Selling Your Eggs

My coworker and I were brain-storming how to make some extra cash this summer. Of course, selling our eggs came up. :) I looked up what a woman has to go through in order for someone to harvest her eggs. It's a pretty involved process, actually, which is probably one reason it brings in tens of thousands of dollars!
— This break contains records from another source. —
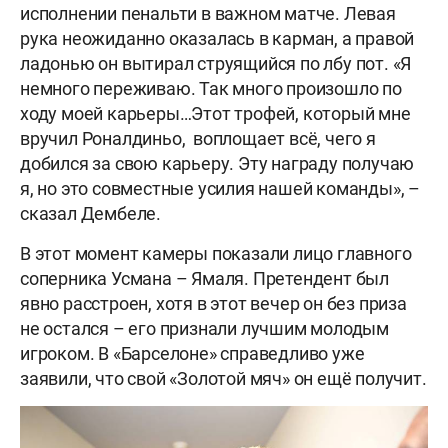
исполнении пенальти в важном матче. Левая
рука неожиданно оказалась в карман, а правой
ладонью он вытирал струящийся по лбу пот. «Я
немного переживаю. Так много произошло по
ходу моей карьеры…Этот трофей, который мне
вручил Роналдиньо, воплощает всё, чего я
добился за свою карьеру. Эту награду получаю
я, но это совместные усилия нашей команды», –
сказал Дембеле.
В этот момент камеры показали лицо главного
соперника Усмана – Ямаля. Претендент был
явно расстроен, хотя в этот вечер он без приза
не остался – его признали лучшим молодым
игроком. В «Барселоне» справедливо уже
заявили, что свой «Золотой мяч» он ещё получит.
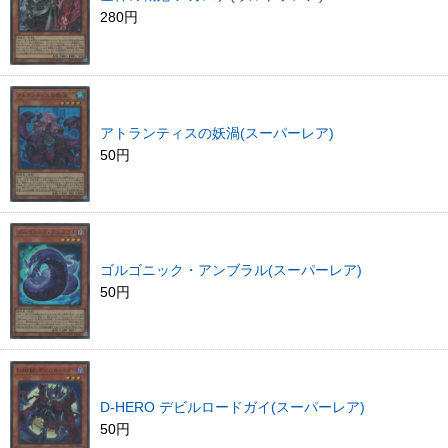
280円
アトランティスの妖渦(スーパーレア)
50円
ゴルゴニック・アンブラル(スーパーレア)
50円
D-HERO デビルロードガイ(スーパーレア)
50円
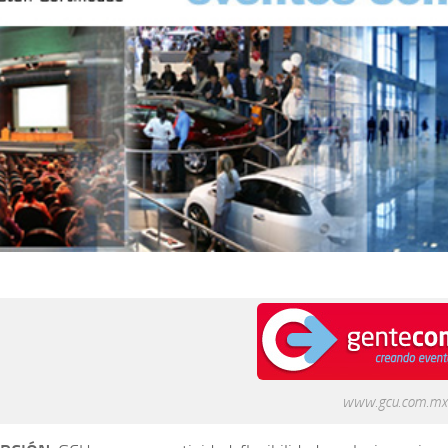
www.gcu.com.mx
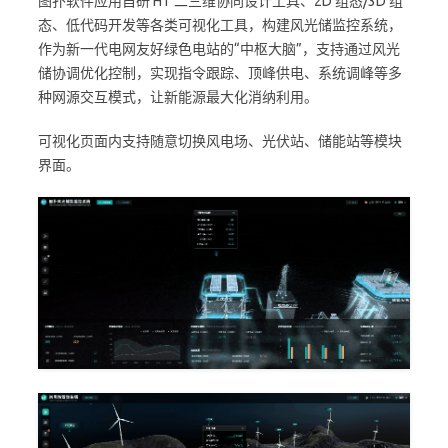
图扑软件应用自研 HT 二三维协同设计工具、2D 组态/3D 组
态、低代码开发等各类可视化工具，构建风光储监控系统，
作为新一代电网友好绿色电站的“中枢大脑”，支持通过风光
储协调优化控制，实现指令跟踪、顶峰供电、系统调峰等多
种网源交互模式，让新能源最大化消纳利用。
可视化页面内支持随意切换风电场、光伏站、储能站等模块
界面。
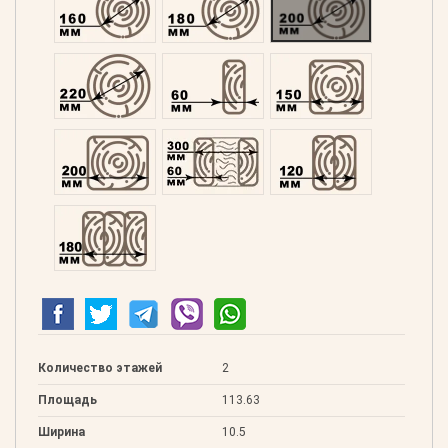
Оцилиндрованний 220
Профилированний 60
Профилированний 15
Профилированний 200
Двойной 300
Клееный 120
Клееный 180
Количество этажей
2
Площадь
113.63
Ширина
10.5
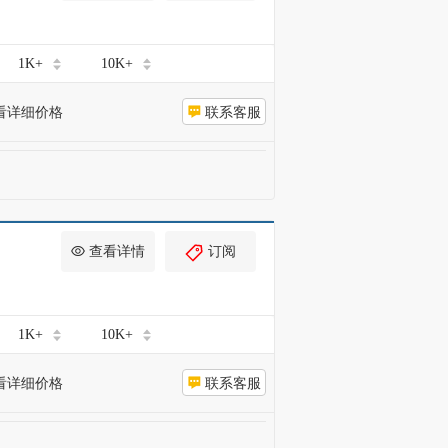
1K+
10K+
看详细价格
联系客服
查看详情
订阅
1K+
10K+
看详细价格
联系客服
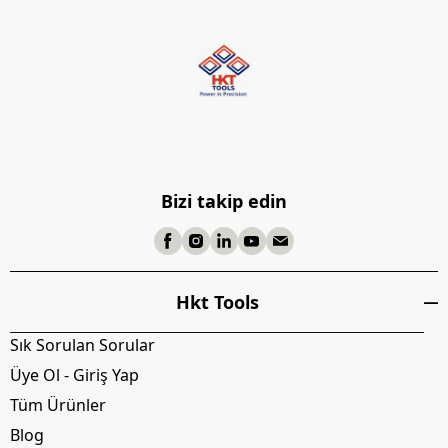
Bizi takip edin
Hkt Tools
Sık Sorulan Sorular
Üye Ol - Giriş Yap
Tüm Ürünler
Blog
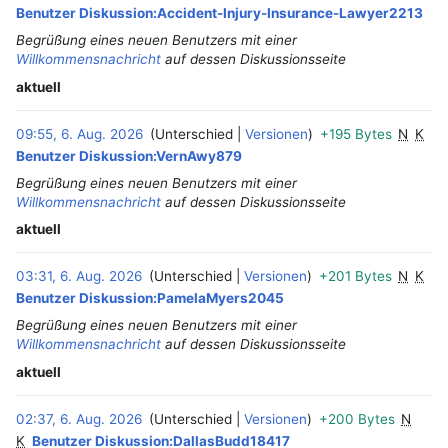
Benutzer Diskussion:Accident-Injury-Insurance-Lawyer2213
Begrüßung eines neuen Benutzers mit einer
Willkommensnachricht
auf dessen Diskussionsseite
aktuell
09:55, 6. Aug. 2026
Unterschied
Versionen
+195 Bytes
N
K
Benutzer Diskussion:VernAwy879
Begrüßung eines neuen Benutzers mit einer
Willkommensnachricht
auf dessen Diskussionsseite
aktuell
03:31, 6. Aug. 2026
Unterschied
Versionen
+201 Bytes
N
K
Benutzer Diskussion:PamelaMyers2045
Begrüßung eines neuen Benutzers mit einer
Willkommensnachricht
auf dessen Diskussionsseite
aktuell
02:37, 6. Aug. 2026
Unterschied
Versionen
+200 Bytes
N
‎
K
Benutzer Diskussion:DallasBudd18417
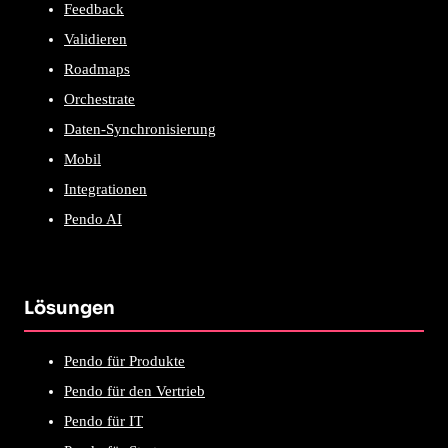
Feedback
Validieren
Roadmaps
Orchestrate
Daten-Synchronisierung
Mobil
Integrationen
Pendo AI
Lösungen
Pendo für Produkte
Pendo für den Vertrieb
Pendo für IT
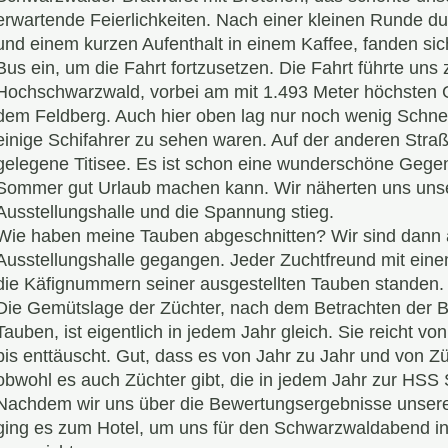
erwartende Feierlichkeiten. Nach einer kleinen Runde dur
und einem kurzen Aufenthalt in einem Kaffee, fanden sic
Bus ein, um die Fahrt fortzusetzen. Die Fahrt führte uns 
Hochschwarzwald, vorbei am mit 1.493 Meter höchsten 
dem Feldberg. Auch hier oben lag nur noch wenig Schnee
einige Schifahrer zu sehen waren. Auf der anderen Straß
gelegene Titisee. Es ist schon eine wunderschöne Gege
Sommer gut Urlaub machen kann. Wir näherten uns unse
Ausstellungshalle und die Spannung stieg.
Wie haben meine Tauben abgeschnitten? Wir sind dann a
Ausstellungshalle gegangen. Jeder Zuchtfreund mit eine
die Käfignummern seiner ausgestellten Tauben standen.
Die Gemütslage der Züchter, nach dem Betrachten der B
Tauben, ist eigentlich in jedem Jahr gleich. Sie reicht vo
bis enttäuscht. Gut, dass es von Jahr zu Jahr und von Z
obwohl es auch Züchter gibt, die in jedem Jahr zur HSS S
Nachdem wir uns über die Bewertungsergebnisse unser
ging es zum Hotel, um uns für den Schwarzwaldabend i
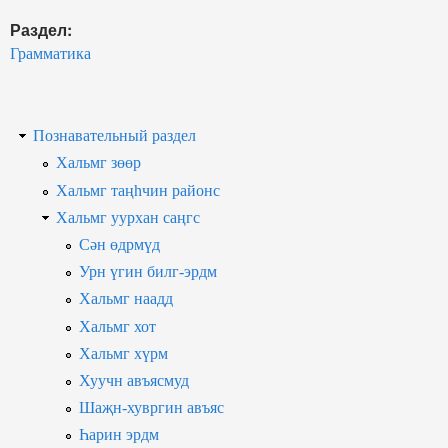
Раздел:
Грамматика
Познавательный раздел
Хальмг зөөр
Хальмг таңһчин районс
Хальмг уурхан саңгс
Сән өдрмүд
Урн үгин билг-эрдм
Хальмг наадд
Хальмг хот
Хальмг хүрм
Хуучн авъясмуд
Шаҗн-хувргин авъяс
Һарин эрдм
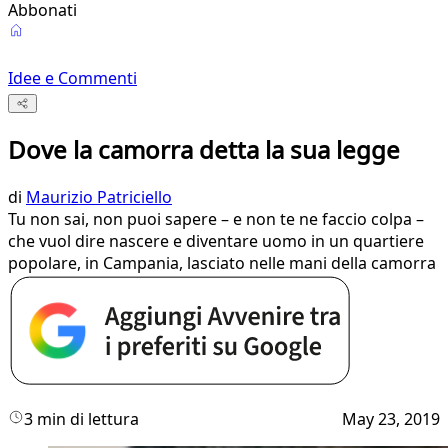
Abbonati
Idee e Commenti
Dove la camorra detta la sua legge
di
Maurizio Patriciello
Tu non sai, non puoi sapere – e non te ne faccio colpa –
che vuol dire nascere e diventare uomo in un quartiere
popolare, in Campania, lasciato nelle mani della camorra
3 min di lettura
May 23, 2019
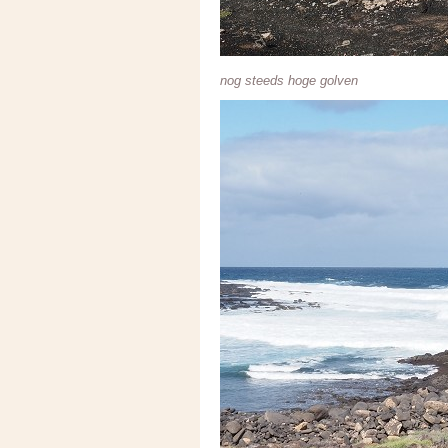
nog steeds hoge golven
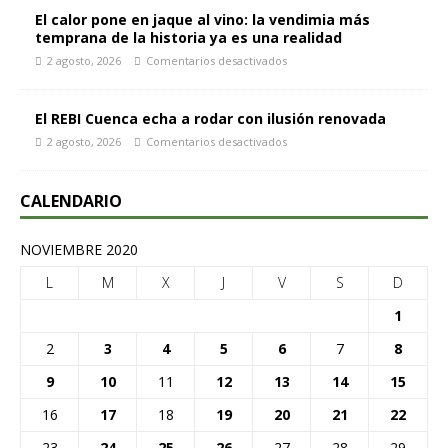
El calor pone en jaque al vino: la vendimia más
temprana de la historia ya es una realidad
2 agosto, 2026
Comentarios desactivados
El REBI Cuenca echa a rodar con ilusión renovada
2 agosto, 2026
Comentarios desactivados
CALENDARIO
NOVIEMBRE 2020
L
M
X
J
V
S
D
1
2
3
4
5
6
7
8
9
10
11
12
13
14
15
16
17
18
19
20
21
22
23
24
25
26
27
28
29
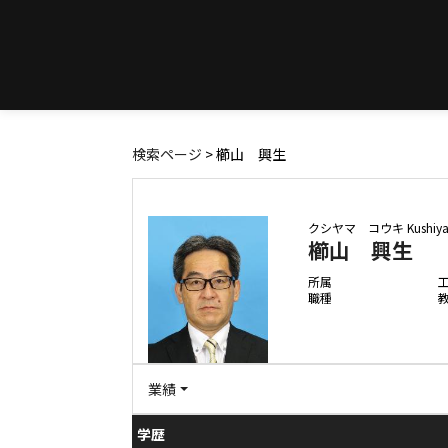
検索ページ
> 櫛山 興生
クシヤマ コウキ
Kushiy
櫛山 興生
所属
職種
業績
学歴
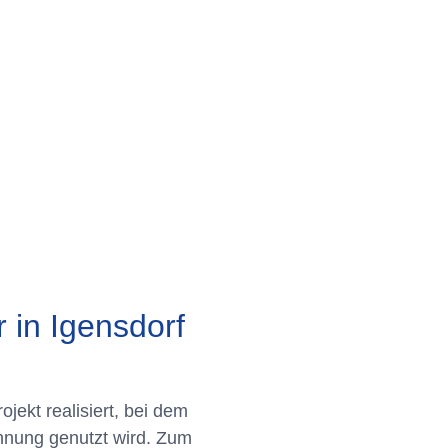
 in Igensdorf
jekt realisiert, bei dem
nnung genutzt wird. Zum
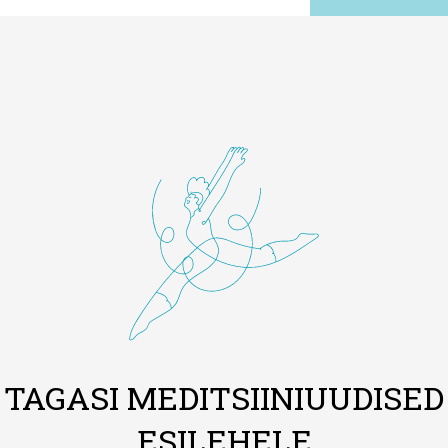
TAGASI MEDITSIINIUUDISED
ESILEHELE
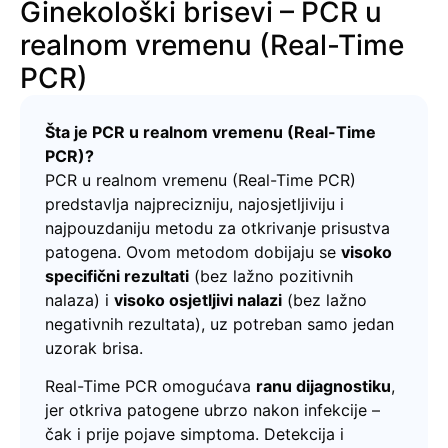
Ginekološki brisevi – PCR u
realnom vremenu (Real-Time
PCR)
Šta je PCR u realnom vremenu (Real-Time
PCR)?
PCR u realnom vremenu (Real-Time PCR)
predstavlja najprecizniju, najosjetljiviju i
najpouzdaniju metodu za otkrivanje prisustva
patogena. Ovom metodom dobijaju se
visoko
specifični rezultati
(bez lažno pozitivnih
nalaza) i
visoko osjetljivi nalazi
(bez lažno
negativnih rezultata), uz potreban samo jedan
uzorak brisa.
Real-Time PCR omogućava
ranu dijagnostiku
,
jer otkriva patogene ubrzo nakon infekcije –
čak i prije pojave simptoma. Detekcija i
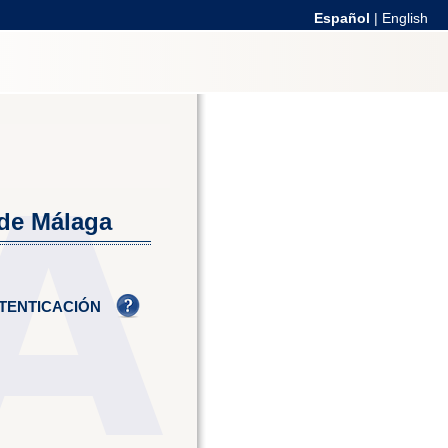
Español
|
English
 de Málaga
TENTICACIÓN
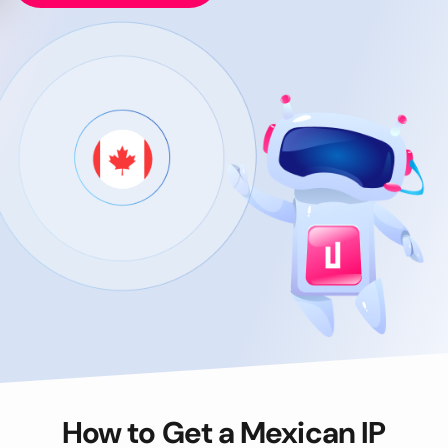
How to Get a Mexican IP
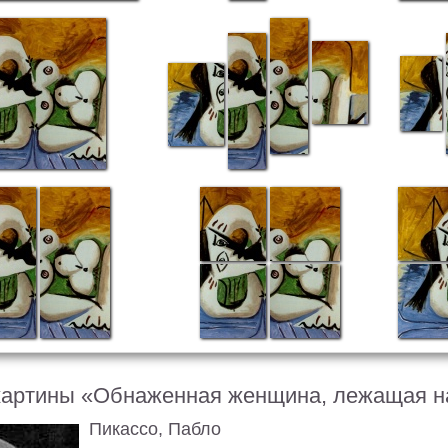
картины «Обнаженная женщина, лежащая на
Пикассо, Пабло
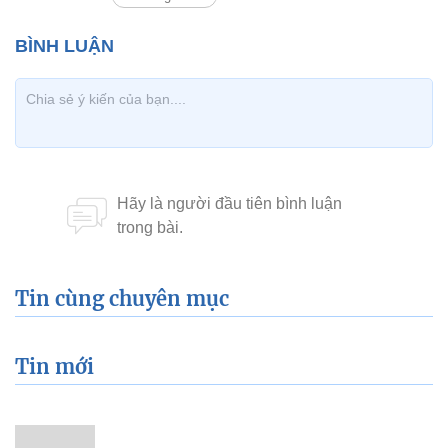
Tin cùng chuyên mục
Tin mới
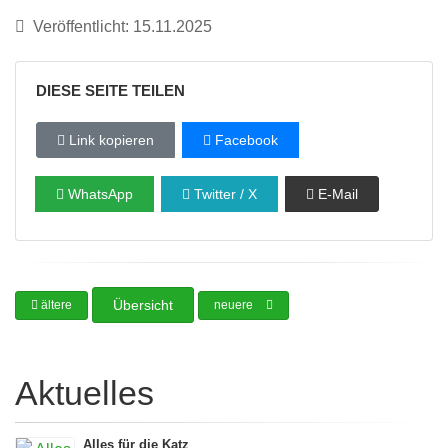
Veröffentlicht: 15.11.2025
DIESE SEITE TEILEN
Link kopieren
Facebook
WhatsApp
Twitter / X
E-Mail
Übersicht
ältere
neuere
Aktuelles
Alles für die Katz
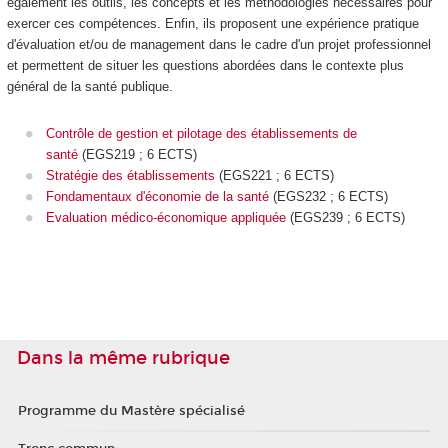
également les outils, les concepts et les méthodologies nécessaires pour
exercer ces compétences. Enfin, ils proposent une expérience pratique
d'évaluation et/ou de management dans le cadre d'un projet professionnel
et permettent de situer les questions abordées dans le contexte plus
général de la santé publique.
Contrôle de gestion et pilotage des établissements de
santé
(EGS219 ; 6 ECTS)
Stratégie des établissements
(EGS221 ; 6 ECTS)
Fondamentaux d'économie de la santé
(EGS232 ; 6 ECTS)
Evaluation médico-économique appliquée
(EGS239 ; 6 ECTS)
Dans la même rubrique
Programme du Mastère spécialisé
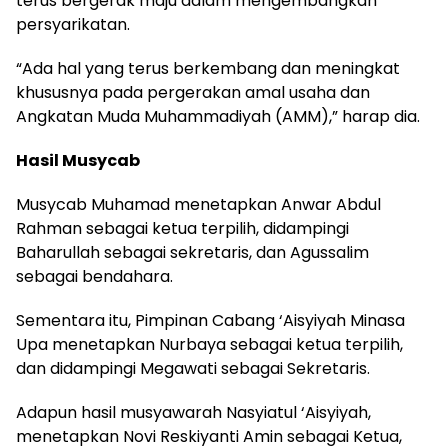
terus bergerak maju dalam mengembangkan
persyarikatan.
“Ada hal yang terus berkembang dan meningkat
khususnya pada pergerakan amal usaha dan
Angkatan Muda Muhammadiyah (AMM),” harap dia.
Hasil Musycab
Musycab Muhamad menetapkan Anwar Abdul
Rahman sebagai ketua terpilih, didampingi
Baharullah sebagai sekretaris, dan Agussalim
sebagai bendahara.
Sementara itu, Pimpinan Cabang ‘Aisyiyah Minasa
Upa menetapkan Nurbaya sebagai ketua terpilih,
dan didampingi Megawati sebagai Sekretaris.
Adapun hasil musyawarah Nasyiatul ‘Aisyiyah,
menetapkan Novi Reskiyanti Amin sebagai Ketua,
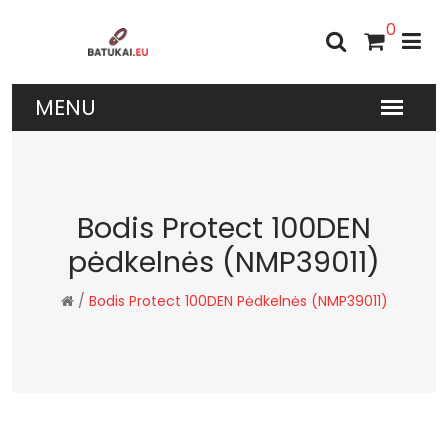
0
Bodis Protect 100DEN
pėdkelnės (NMP39011)
/
Bodis Protect 100DEN Pėdkelnės (NMP39011)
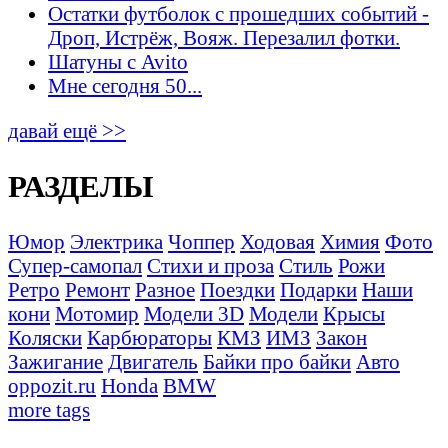
Остатки футболок с прошедших событий -
Дроп, Истрёж, Вояж. Перезалил фотки.
Шатуны с Avito
Мне сегодня 50...
давай ещё >>
РАЗДЕЛЫ
Юмор
Электрика
Чоппер
Ходовая
Химия
Фото
Супер-самопал
Стихи и проза
Стиль
Рожи
Ретро
Ремонт
Разное
Поездки
Подарки
Наши
кони
Мотомир
Модели 3D
Модели
Крысы
Коляски
Карбюраторы
КМЗ
ИМЗ
Закон
Зажигание
Двигатель
Байки про байки
Авто
oppozit.ru
Honda
BMW
more tags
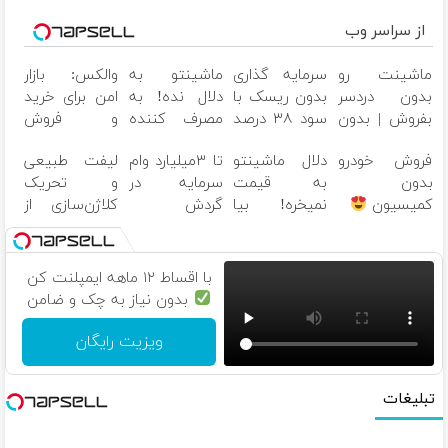
از سراسر وب
ماشینت رو
سرمایه گذاری
ماشینتو به
والکس: بازار
بدون دردسر
بدون ریسک با
دلال نده! به
امن برای خرید
بفروش | بدون
سود ۳۸ درصد
مصرف کننده
و فروش
کمسیون
سالانه
بفروش! بدون
دارایی‌های
فروش خودرو
دلال ماشینتو
تا ۳میلیارد وام
لیفت طبیعی
پاسخ به یک
دیجیتال
بدون
به قیمت
سرمایه در
و تحریک
تماس
کمیسیون
نمیخره! بیا
گردش
کلاژن‌سازی از
اینجا به قیمت
فروشندگان =>
داخل پوست با
بفروش*فقط
فروشگاهت رو
۲۴ماه
خریدار واقعی*
ثبت کن
ماندگاری
با اقساط ۱۲ ماهه ایمپلنت کن
جوان شو
بدون نیاز به چک و ضامن
ویزیت رایگان
تبلیغات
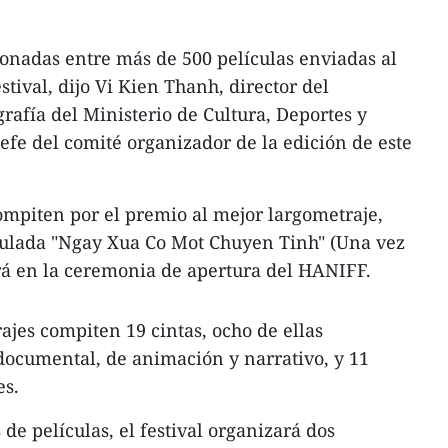
cionadas entre más de 500 películas enviadas al
stival, dijo Vi Kien Thanh, director del
afía del Ministerio de Cultura, Deportes y
efe del comité organizador de la edición de este
compiten por el premio al mejor largometraje,
itulada "Ngay Xua Co Mot Chuyen Tinh" (Una vez
rá en la ceremonia de apertura del HANIFF.
ajes compiten 19 cintas, ocho de ellas
documental, de animación y narrativo, y 11
es.
e películas, el festival organizará dos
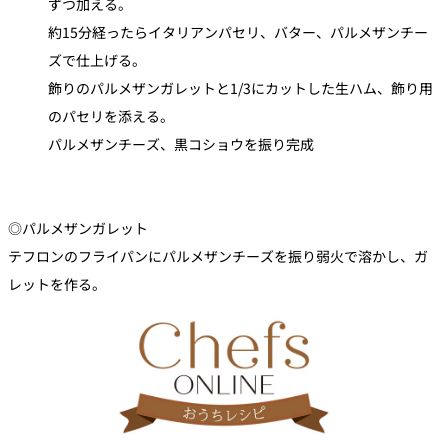
ずつ加える。
約15分経ったらイタリアンパセリ、バター、パルメザンチー
ズで仕上げる。
飾りのパルメザンガレットと1/3にカットした生ハム、飾り用
のパセリを添える。
パルメザンチーズ、黒コショウを振り完成
◎パルメザンガレット
テフロンのフライパンにパルメザンチーズを振り弱火で溶かし、ガ
レットを作る。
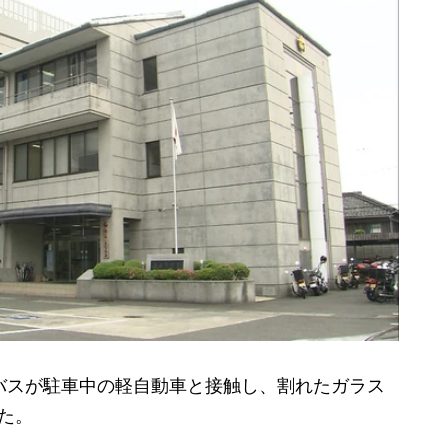
バスが駐車中の軽自動車と接触し、割れたガラス
た。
Here's the overview, with help from New York's Department of Health:

1. Eligibility
- Woman must be between 21 and 35.
- Some programs prefer women who have already had children.

2. Selection
- Woman applies or interviews for a program. Her height, looks, athletic ability, intelligence, etc., can be evaluated.
- Program staff go through the emotional and physical outcomes of donating, so that the woman knows what to expect.
- She has a psychological evaluation.
- She has a thorough physical exam, and fills out a questionnaire about general health, drinking and smoking habits, etc.
- She gives blood, urine, and cell samples to test for diseases, infections, and viruses.
- She gives an exhaustive medical history of herself and her family, and gives another blood sample to look for genetic diseases.

3. Preparation
- Woman first takes one (or more) weeks of medicine to stop her normal ovarian functioning. Side effects can include hot flashes, sleep problems, vision problems, headaches, etc.
- She begins ten-ish days of injections of fertility drugs to mature more eggs than normal. Side effects can include mood swings, fluid retention, etc., and in some cases, Ovarian Hyperstimulation Syndrome, which can cause a variety of side effects from abdominal pain to kidney failure.
- During the injection cycle, the woman must have frequent blood tests and ultrasounds to monitor how her body is responding.

4. Procedure
- When the doctor determines the "time is right", the woman receives one last injection of another drug to prepare the eggs to be harvested.
- She undergoes a short (30 minutes usually) minor surgical procedure, where a thin needle retrieves the eggs from her ovaries.

5. Recovery
- Woman typically only stays in the hospital a few hours after the surgery. She may need a couple of days of restricted activity afterwards.
- It's normal for her to feel "let down" after the intense process ends.
- Some programs require her to come back for a couple of follow-up appointments or meet with a counselor.

Overall, egg donation seems to come with a lot of inherent risks, but if all goes well and the woman doesn't have any infections, she should recover fully and still be able to have kids of her own. Also, whereas the entire process usually takes less than a month, it apparently is completely time-consuming during those weeks!